* EXTRACT TO READ
The values in Table 1 show that both the median and stacked methods performed better than a normal, single model (where no K-fold or stacked/median was used) which had a minimum MAPE of 7.9% for all single models over the testing set. This is most likely due to the fact that a single model may have prediction errors on certain data. However, with the stacked/median algorithms, while one model in the algorithm may have prediction error on a point, the other models could predict the point without error. This ‘multi-prediction’ on a data point allows the algorithms to have better prediction power as compared to a single model.

The following plots (Fig. 5) show the model predictions vs the ground truth (MC) dose values for the different methods. This was done for both the testing set data and the 8 cm x 8 cm interpolation data. The test data plots refer to the testing set used to evaluate the final models after the training phase. Note that, to facilitate comparison with the median model without added high-dose values, the testing set data was not increased to include higher-dose values as was the training set. This is the same test data that was used for Table 1 above.

Fig. 5.

A1–2: Median model predictions vs the ground truth values for the testing set and interpolation data set, respectively. B1–2: Stacked model predictions vs the ground truth values for the testing set and interpolation data set, respectively.

There were still greater deviations observed in Fig. 5 for the higher dose values than the lower dose values for the stacked and median models, and additional high-dose values may be needed for the training set. However, these models still had better performance on the extreme dose values as compared to the model without added high-dose data. This leads us to conclude that the stacked and median models have better performance overall with added high-dose data and that, in general, a DNN works well in predicting the patient eye lens dose given the geometric exposure parameters as input.

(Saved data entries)
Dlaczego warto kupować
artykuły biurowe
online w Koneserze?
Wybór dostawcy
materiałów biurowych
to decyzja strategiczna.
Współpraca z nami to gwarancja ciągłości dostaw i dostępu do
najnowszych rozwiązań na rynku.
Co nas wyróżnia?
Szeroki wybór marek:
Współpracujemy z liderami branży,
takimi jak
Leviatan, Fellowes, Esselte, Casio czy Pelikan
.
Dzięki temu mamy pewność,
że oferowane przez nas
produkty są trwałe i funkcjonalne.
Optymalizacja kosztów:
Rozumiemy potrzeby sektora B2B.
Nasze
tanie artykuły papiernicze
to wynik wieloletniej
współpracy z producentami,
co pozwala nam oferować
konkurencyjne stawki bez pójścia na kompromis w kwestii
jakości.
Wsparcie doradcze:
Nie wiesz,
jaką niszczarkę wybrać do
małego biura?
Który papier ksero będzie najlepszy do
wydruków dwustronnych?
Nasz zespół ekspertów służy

* PROBLEMS TO SOLVE
a – List each panel label in the Fig. 5 caption of the dose-prediction results text, with the model and data set that panel shows.
b – Carry on the dose-prediction results text from its final sentence.
The saved data entries are separate material, unrelated to the dose-prediction results text.

* TASK-BY-TASK ANSWERS
a –
- A1: median model predictions vs the ground truth values, testing set
- A2: median model predictions vs the ground truth values, interpolation data set
- B1: stacked model predictions vs the ground truth values, testing set
- B2: stacked model predictions vs the ground truth values, interpolation data set

b –
The prediction time for the methods was also checked in order to make sure that these DNN methods would be feasible for real time update and display. For it to be real-time, and avoid introducing lag into the system, the feedback time should be under a second, reasonably on the order of a few tenths of a second. For the median method, the average prediction time for the entire testing set (118 data points) was 1.24 seconds, and the average time to predict a single exposure projection was 10 ms. For the stacked method, the average prediction time for the entire testing set was 0.32 seconds and the average time to predict a single exposure projection was 4 ms. Although creating the stacked model is more complex, once created, it is still only one model. The median algorithm has multiple models making predictions at the same time, for each prediction, which leads to longer prediction time.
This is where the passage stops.